Замечу, во всяком случае, что я не умер. Не имея дыхания, я не мог задохнуться; и если бы не узел под моим левым ухом, я не испытывал бы ни малейшего неудобства. Правда, меня сильно дернула веревка, когда опускная доска ускользнула из-под моих ног, но этот толчок только вправил мне шею, вывихнутую толстым джентльменом в дилижансе.

Во всяком случае, я не хотел разочаровать публику. Говорят, мои конвульсии были необычайны. Мои судороги были неподражаемы. Толпа кричала bis. Мужчины падали в обморок, женщин уносили в истерике. Пинксит воспользовался случаем, чтобы исправить свою удивительную картину «Марсиас, с которого сдирают кожу заживо».

Когда я достаточно позабавил толпу, решили снять меня с виселицы, тем более что настоящий преступник был в это время пойман и узнан, – факт, к сожалению, оставшийся неизвестным для меня.

Разумеется, ко мне отнеслись с большим сочувствием и так как никто не предъявил прав на мое тело, то решено было похоронить меня в общественном склепе.

Тут меня и положили после надлежащих церемоний. Могильщик ушел, и я остался один. Стих из «Недовольного» Марстона –

«Смерть хороший малый, ее дом открыт для всех», –

вспомнился мне в эту минуту и показался очевидной ложью.

Как бы то ни было, я сбросил крышку со своего гроба и вылез вон. Помещение оказалось очень сырым и мрачным, меня начинала томить скука. Чтобы развлечься, я стал прогуливаться среди гробов, расставленных кругом. Я снимал с них крышки, одну за другой, и предавался размышлениям о бренных останках, которые в них заключались.

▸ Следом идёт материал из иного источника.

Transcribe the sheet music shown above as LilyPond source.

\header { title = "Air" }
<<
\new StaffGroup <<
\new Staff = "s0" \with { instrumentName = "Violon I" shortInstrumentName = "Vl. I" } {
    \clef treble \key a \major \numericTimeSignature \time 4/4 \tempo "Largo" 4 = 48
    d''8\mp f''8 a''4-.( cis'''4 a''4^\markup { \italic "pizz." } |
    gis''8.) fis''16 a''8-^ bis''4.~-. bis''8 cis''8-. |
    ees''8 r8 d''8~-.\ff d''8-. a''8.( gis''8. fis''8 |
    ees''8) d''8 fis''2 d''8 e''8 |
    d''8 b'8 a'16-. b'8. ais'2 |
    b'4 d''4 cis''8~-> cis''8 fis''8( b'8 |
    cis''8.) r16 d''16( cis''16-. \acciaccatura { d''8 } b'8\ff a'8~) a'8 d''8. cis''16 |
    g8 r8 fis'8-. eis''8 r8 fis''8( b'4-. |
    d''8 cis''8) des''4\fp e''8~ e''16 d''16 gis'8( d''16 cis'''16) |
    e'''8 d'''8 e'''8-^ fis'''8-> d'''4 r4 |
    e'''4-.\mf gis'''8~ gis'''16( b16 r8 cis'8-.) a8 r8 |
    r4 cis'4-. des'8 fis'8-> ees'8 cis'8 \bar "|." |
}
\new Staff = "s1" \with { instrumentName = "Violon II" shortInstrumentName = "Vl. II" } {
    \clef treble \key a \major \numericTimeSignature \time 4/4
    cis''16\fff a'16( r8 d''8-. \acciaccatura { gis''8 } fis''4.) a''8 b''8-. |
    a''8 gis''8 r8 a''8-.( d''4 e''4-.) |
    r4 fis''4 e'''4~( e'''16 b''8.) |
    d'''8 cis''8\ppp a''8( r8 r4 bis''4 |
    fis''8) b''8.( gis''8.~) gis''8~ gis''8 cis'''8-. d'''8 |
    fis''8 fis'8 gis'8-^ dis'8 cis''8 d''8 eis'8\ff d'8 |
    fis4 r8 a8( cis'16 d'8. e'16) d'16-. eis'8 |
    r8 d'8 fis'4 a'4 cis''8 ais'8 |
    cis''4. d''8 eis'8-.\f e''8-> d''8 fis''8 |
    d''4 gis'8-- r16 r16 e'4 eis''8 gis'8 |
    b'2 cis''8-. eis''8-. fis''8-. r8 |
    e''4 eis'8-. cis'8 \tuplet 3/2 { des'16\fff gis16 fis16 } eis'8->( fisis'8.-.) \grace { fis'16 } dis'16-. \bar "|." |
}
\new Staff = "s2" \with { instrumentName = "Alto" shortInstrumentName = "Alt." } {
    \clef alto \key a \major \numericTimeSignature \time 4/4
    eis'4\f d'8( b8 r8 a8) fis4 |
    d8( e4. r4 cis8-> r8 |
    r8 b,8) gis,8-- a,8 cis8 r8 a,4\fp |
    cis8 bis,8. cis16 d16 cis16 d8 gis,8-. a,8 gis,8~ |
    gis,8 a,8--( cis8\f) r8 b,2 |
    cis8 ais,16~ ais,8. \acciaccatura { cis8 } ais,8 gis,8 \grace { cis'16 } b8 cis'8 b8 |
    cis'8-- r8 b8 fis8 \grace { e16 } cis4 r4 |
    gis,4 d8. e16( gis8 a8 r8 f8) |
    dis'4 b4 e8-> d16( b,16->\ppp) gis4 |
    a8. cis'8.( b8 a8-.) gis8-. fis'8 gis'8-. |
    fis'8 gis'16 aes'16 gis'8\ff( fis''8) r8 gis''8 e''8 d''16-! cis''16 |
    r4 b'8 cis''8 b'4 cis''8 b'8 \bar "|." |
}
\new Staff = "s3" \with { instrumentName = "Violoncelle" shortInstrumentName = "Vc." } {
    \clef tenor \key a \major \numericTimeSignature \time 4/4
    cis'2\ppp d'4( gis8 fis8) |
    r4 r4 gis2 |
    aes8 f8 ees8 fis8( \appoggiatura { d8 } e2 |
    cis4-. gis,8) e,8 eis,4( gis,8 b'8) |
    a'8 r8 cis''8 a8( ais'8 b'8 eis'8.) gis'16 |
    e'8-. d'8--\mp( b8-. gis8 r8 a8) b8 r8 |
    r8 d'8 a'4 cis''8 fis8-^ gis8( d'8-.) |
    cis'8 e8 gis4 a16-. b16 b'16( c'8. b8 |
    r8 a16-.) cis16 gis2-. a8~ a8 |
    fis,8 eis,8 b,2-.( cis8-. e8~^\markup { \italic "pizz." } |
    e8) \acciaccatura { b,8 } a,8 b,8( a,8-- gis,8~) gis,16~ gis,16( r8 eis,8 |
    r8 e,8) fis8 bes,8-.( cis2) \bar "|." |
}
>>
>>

– Вот этот – говорил я, наткнувшись на распухший, одутловатый, круглый труп, – вот этот был во всех отношениях несчастный, злополучный человек. Его постигла жестокая участь: он мог ковылять, а не ходить, он брел по жизненному пути не как разумное существо, а подобно слону, не как человек, а как носорог.

– Его попытки двигаться вперед терпели неудачу, а его круговращательная походка представляла жалкое зрелище. Сделав шаг вперед, он делал два вправо и два влево. Он мог читать только стихотворения Краббе. Он не имел понятия о чудесах пируэта. Для него pas de papillon[105] был чисто абстрактной идеей. Он никогда не взбирался на вершину горы. Он никогда не обозревал великолепную столицу с высокой башни. Жара была его смертный враг. В лучшее время года он терпел худшие муки. Ему грезилось пламя и удушливый дым – горы, нагроможденные на горы, Пелион на Оссе. Он страдал одышкой, этим все сказано. Он не признавал игры на духовых инструментах. Он изобрел самодвижущийся веер, виндзейль и вентилятор. Он покровительствовал фабриканту мехов Дюпону и умер жалкою смертью, пытаясь затянуться сигарой. Его участь глубоко интересует меня, его судьба возбуждает мои искренние симпатии. Но здесь, – продолжал я, презрительно вытаскивая из гроба длинную, сухопарую фигуру, странная наружность которой показалась мне неприятно знакомой, – здесь лежит негодяй, не заслуживающий ни малейшего сожаления. – Говоря это и желая рассмотреть фигуру поближе, я взял ее за нос большим и указательным пальцами, привел в сидячее положение и держал в таком виде, продолжая свой монолог.